Monday, April 16, 2012

Stuffed Cubed Steaks, Beet Soup, Swedish Hardtack

This menu is compiled from 500 Wartime Recipes, an American booklet on rationing from WWII. Before now, I have always done British recipes. Having compared the two, I can say that the Brits had it a lot worse, culinarily speaking. I have heard that is usually the case though.




Stuffed Cubed Steaks

4 cubed steaks (1 lb.)
1/4 t. salt
pepper
2 T. flour
1 C. soft bread crumbs
1/4 t. poultry seasoning
1 t. minced onion
4 T. melted butter
2 T. water
1/3 C. cooked rice
2 1/2 C. canned tomatoes
1/4 t. salt

Wipe steaks with a damp cloth, roll in mixture of salt, pepper and flour. Combine crumbs, poultry seasoning, onion, 2 T of butter and water to make a stuffing. Place steaks with cut side up, and cover each with a fourth of stuffing. Fold steaks over stuffing, fasten with skewers or toothpicks and place in greased shallow baking dish. Place rice around meat rolls and add tomatoes, salt and remaining butter. Cover dish and bake in moderate oven (350 F.) about 1 hour or until steaks are tender. Serves 2 or 4.



Beet Soup

6 beets, pared and grated
1 large potato, pared and grated
1/2 C. chopped celery
1 t. salt
2 C. cold water
3 T. butter
1 1/2 C. milk

Cook first 5 ingredients together 10 minutes. Force through sieve. Add butter and milk and heat thoroughly. Serves 6.




Swedish Hardtack

1 pint buttermilk
1/2 C. sugar
1/2 C. shortening, melted
1 t. salt
7/8 t. baking soda
coarse rye flour

Mix ingredients to make a thick dough and shape into 24 balls, dipping them into flour. Roll out very thin with a special peg rolling pin that pricks dough as it rolls. Bake on cookie sheet in hot oven (425 F.) until browned, about 15 min. Very crisp and tender.


Verdict:

Stuffed Cubed Steaks: Watery, tasteless, and horrid. The stuffing was slimy and bland. Were this a British WWII recipe, there would be no butter, 10x the rice, and 1/10 the meat. This is expecting each person to eat 1/4-1/2 lb. of beef per person! During rationing! Insane. I do not know why people were afraid of onion, either. At least this has actual chopped onion instead of onion juice, which is a little sad. Maybe if you went bananas and put a whole onion in, it might taste like a flavor.
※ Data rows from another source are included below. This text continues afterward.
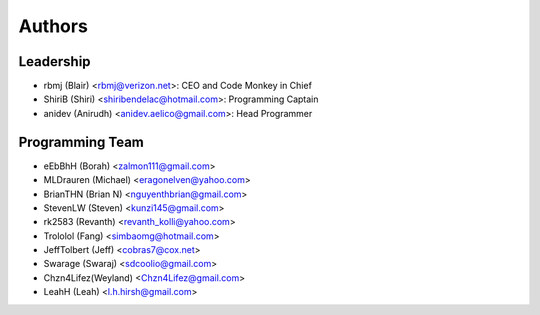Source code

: --------------------
Authors
--------------------

Leadership
==========

- rbmj (Blair) <rbmj@verizon.net>: CEO and Code Monkey in Chief
- ShiriB (Shiri) <shiribendelac@hotmail.com>: Programming Captain
- anidev (Anirudh) <anidev.aelico@gmail.com>: Head Programmer

Programming Team
================

- eEbBhH (Borah) <zalmon111@gmail.com>
- MLDrauren (Michael) <eragonelven@yahoo.com>
- BrianTHN (Brian N) <nguyenthbrian@gmail.com>
- StevenLW (Steven) <kunzi145@gmail.com>
- rk2583 (Revanth) <revanth_kolli@yahoo.com> 
- Trololol (Fang) <simbaomg@hotmail.com>
- JeffTolbert (Jeff) <cobras7@cox.net>
- Swarage (Swaraj) <sdcoolio@gmail.com>
- Chzn4Lifez(Weyland) <Chzn4Lifez@gmail.com> 
- LeahH (Leah) <l.h.hirsh@gmail.com>
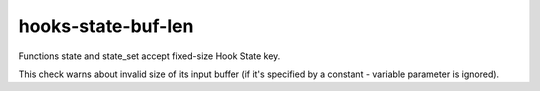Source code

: .. title:: clang-tidy - hooks-state-buf-len

hooks-state-buf-len
===================

Functions state and state_set accept fixed-size Hook State key.

This check warns about invalid size of its input buffer (if it's
specified by a constant - variable parameter is ignored).
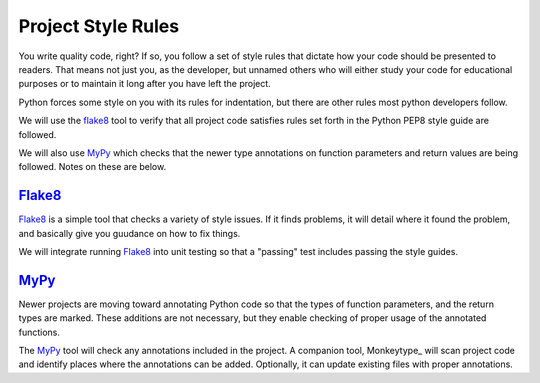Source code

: Project Style Rules
###################

You write quality code, right? If so, you follow a set of style rules that
dictate how your code should be presented to readers. That means not just you,
as the developer, but unnamed others who will either study your code for
educational purposes or to maintain it long after you have left the project.

Python forces some style on you with its rules for indentation, but there are
other rules most python developers follow.

We will use the flake8_ tool to verify that all project code satisfies rules
set forth in the Python PEP8 style guide are followed.

We will also use MyPy_ which checks that the newer type annotations on function
parameters and return values are being followed. Notes on these are below.

Flake8_
*******

Flake8_ is a simple tool that checks a variety of style issues. If it finds
problems, it will detail where it found the problem, and basically give you
guudance on how to fix things.

We will integrate running Flake8_ into unit testing so that a "passing" test
includes passing the style guides.

MyPy_
*****

Newer projects are moving toward annotating Python code so that the types of
function parameters, and the return types are marked. These additions are not
necessary, but they enable checking of proper usage of the annotated functions.

The MyPy_ tool will check any annotations included in the project. A companion
tool, Monkeytype_ will scan project code and identify places where the
annotations can be added. Optionally, it can update existing files with proper
annotations.



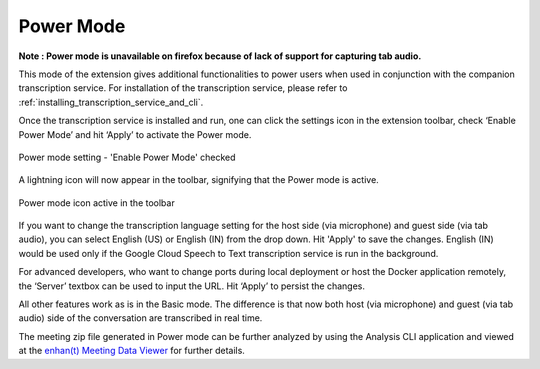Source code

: .. _power_mode:

Power Mode
================

**Note : Power mode is unavailable on firefox because of lack of support for capturing tab audio.**

This mode of the extension gives additional functionalities to power users when used in conjunction with the companion transcription service. For installation of the transcription service, please refer to :ref:`installing_transcription_service_and_cli`.

Once the transcription service is installed and run, one can click the settings icon in the extension toolbar, check ‘Enable Power Mode’ and hit ‘Apply’ to activate the Power mode.

.. figure:: ../images/power_mode_settings_v2.png
  :width: 70%
  :alt: enhan(t) Chrome extension settings - 'Enable Power Mode' checked
  :align: center

  Power mode setting - 'Enable Power Mode' checked

A lightning icon will now appear in the toolbar, signifying that the Power mode is active.

.. figure:: ../images/power_mode_toolbar_v2.png
  :width: 70%
  :alt: enhan(t) Chrome extension - Power mode icon active in the toolbar
  :align: center
  
  Power mode icon active in the toolbar

If you want to change the transcription language setting for the host side (via microphone) and guest side (via tab audio), you can select English (US) or English (IN) from the drop down. Hit 'Apply' to save the changes. English (IN) would be used only if the Google Cloud Speech to Text transcription service is run in the background.

For advanced developers, who want to change ports during local deployment or host the Docker application remotely, the ‘Server’ textbox can be used to input the URL. Hit ‘Apply’ to persist the changes.

All other features work as is in the Basic mode. The difference is that now both host (via microphone) and guest (via tab audio) side of the conversation are transcribed in real time.

The meeting zip file generated in Power mode can be further analyzed by using the Analysis CLI application and viewed at the `enhan(t) Meeting Data Viewer <https://keplerlab.github.io/enhant-dashboard-viewer/>`_ for further details.
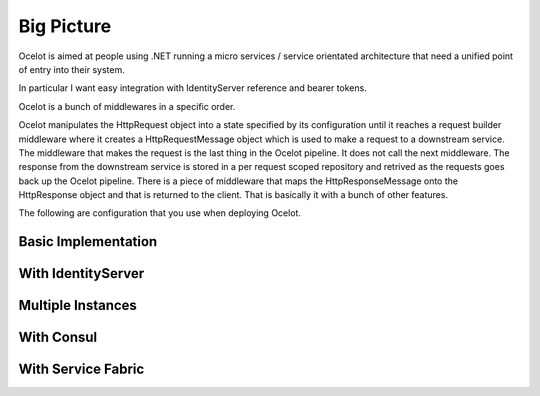 Big Picture
===========

Ocelot is aimed at people using .NET running 
a micro services / service orientated architecture 
that need a unified point of entry into their system.

In particular I want easy integration with 
IdentityServer reference and bearer tokens. 

Ocelot is a bunch of middlewares in a specific order.

Ocelot manipulates the HttpRequest object into a state specified by its configuration until 
it reaches a request builder middleware where it creates a HttpRequestMessage object which is 
used to make a request to a downstream service. The middleware that makes the request is 
the last thing in the Ocelot pipeline. It does not call the next middleware. 
The response from the downstream service is stored in a per request scoped repository 
and retrived as the requests goes back up the Ocelot pipeline. There is a piece of middleware 
that maps the HttpResponseMessage onto the HttpResponse object and that is returned to the client.
That is basically it with a bunch of other features.

The following are configuration that you use when deploying Ocelot.

Basic Implementation
^^^^^^^^^^^^^^^^^^^^
.. image:: ../images/OcelotBasic.jpg

With IdentityServer
^^^^^^^^^^^^^^^^^^^
.. image:: ../images/OcelotIndentityServer.jpg

Multiple Instances
^^^^^^^^^^^^^^^^^^
.. image:: ../images/OcelotMultipleInstances.jpg

With Consul
^^^^^^^^^^^
.. image:: ../images/OcelotMultipleInstancesConsul.jpg

With Service Fabric
^^^^^^^^^^^^^^^^^^^
.. image:: ../images/OcelotServiceFabric.jpg
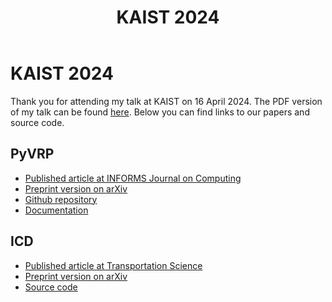 #+TITLE: KAIST 2024

* KAIST 2024
Thank you for attending my talk at KAIST on 16 April 2024.
The PDF version of my talk can be found [[https://github.com/leonlan/slides/blob/main/KAIST2024-PyVRP-ICD.pdf][here]].
Below you can find links to our papers and source code.

** PyVRP
- [[https://pubsonline.informs.org/doi/10.1287/ijoc.2023.0055][Published article at INFORMS Journal on Computing]]
- [[https://arxiv.org/abs/2403.13795][Preprint version on arXiv]]
- [[https://github.com/PyVRP/PyVRP/][Github repository]]
- [[https://pyvrp.org/][Documentation]]

** ICD
- [[https://pubsonline.informs.org/doi/10.1287/trsc.2023.0111][Published article at Transportation Science]]
- [[https://arxiv.org/abs/2308.14476][Preprint version on arXiv]]
- [[https://github.com/leonlan/dynamic-dispatch-waves][Source code]]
Beet Soup: While the recipe says this serves 6, we found it could easily serve around 50. The beautiful, deep color fools you into thinking it is going to be delicious, like something berry flavored. No. It tastes of blended beets. As well it might. There is no other flavor but blended beets. The same results could be obtained by adding water to baby food.

Swedish Hardtack: Very nice! Lovely and crisp, comparable to a very tasty cracker. Because it is. Husband allowed as how he would not mind it appearing in the future, especially on camping trips or emergency snacks to supplement MREs. Due to their flavor, thinness, and relative sturdiness, they are ideal for the transference of jam to one's mouth, second only to a spoon.

5 comments:

Nonna said...

Oh, my word Jana !

Sorry some of it was so awful and heroic of you all to try it !

I made stuffed steak in the early 70's as a new bride and it was pretty good. Tied up each with baking twine into little packages filled with veggies and rice ( recipe called for bread crumbs instead of rice but I took a pass on that )

Jana said...

You may have used a superior recipe, luckily for you!

veg-o-matic said...

Where did you get your special rolling pin that "pricks as it rolls"?

P.S. Likely making Pizza Potatoes next week. Wish me luck.

Jana said...

Thrift store. It worked terribly; the dough kept getting stuck up in there. It was a nightmare to clean. I did most of the with a regular rolling pin, then docked it with a fork. I recommend this method.

I hope your pizza potatoes turn out tasty!

Jana said...

Thrift store. It worked terribly; the dough kept getting stuck up in there. It was a nightmare to clean. I did most of the with a regular rolling pin, then docked it with a fork. I recommend this method.

I hope your pizza potatoes turn out tasty!